Bankrate wants to hear from you and encourages comments. We ask that you stay on topic, respect other people's opinions, and avoid profanity, offensive statements, and illegal content. Please keep in mind that we reserve the right to (but are not obligated to) edit or delete your comments. Please avoid posting private or confidential information, and also keep in mind that anything you post may be disclosed, published, transmitted or reused.

By submitting a post, you agree to be bound by Bankrate's terms of use. Please refer to Bankrate's privacy policy for more information regarding Bankrate's privacy practices.
3 Comments
MyBankComplaint.com
June 01, 2011 at 7:06 am

What constitutes a "complaint"? If I rant on Twitter, is it a complaint?
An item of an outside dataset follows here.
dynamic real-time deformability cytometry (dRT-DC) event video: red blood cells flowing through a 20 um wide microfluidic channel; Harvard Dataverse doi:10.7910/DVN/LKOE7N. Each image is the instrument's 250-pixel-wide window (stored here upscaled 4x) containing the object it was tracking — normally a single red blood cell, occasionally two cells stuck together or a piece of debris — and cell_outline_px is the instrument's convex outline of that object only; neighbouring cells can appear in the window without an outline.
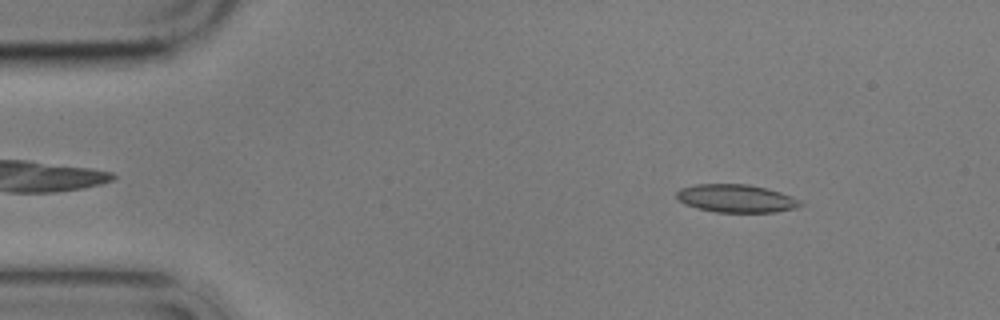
{"species": "common noctule bat (a hibernating species)", "species_latin": "Nyctalus noctula", "temperature_condition": "cold", "stored_images_in_passage": 3, "camera_frame_rate_fps": 3000, "um_per_image_px": 0.085, "animal": {"sex": "male", "body_mass_g": 17.9}, "frame": {"image": 1, "passage_image": 2, "time_ms": 1.0, "image_size_px": [1000, 320], "cell_outline_px": [[804, 204], [796, 208], [776, 212], [716, 212], [696, 208], [684, 204], [676, 200], [676, 192], [680, 188], [696, 184], [748, 184], [768, 188], [792, 196], [800, 200]], "centroid_in_image_um": [62.56, 16.86], "position_along_channel_um": 22.4, "area_um2": 20.46}}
Bank of America (@Bofa_help) employees 6 full time employees to manage consumer complaints on Twitter, because consumers complain to their friends, family, and "followers". We believe the number one challenge is helping the Hidden-Dissatisfied consumer voice their frustrations. According to the Corporate Executive Board, Hidden-Dissatisfied consumers are people who experience problems, but do not file a formal complaint. One reason these consumers do not file complaints is due to a lack of convenient tools to file complaints. For this reason, we created MyBankComplaint.com

Tom
May 31, 2011 at 5:09 pm

I think the problem is binding arbitration. It's not just the financial sector that suffers from this. Home builders are a good example. But also your cell phone contract, etc...

Binding arbitration should be made illegal between a company and a private customer. It gives companies way too much power and complaints often can't be made public because of it. It's a way to continue bad practices and silence people at the same time.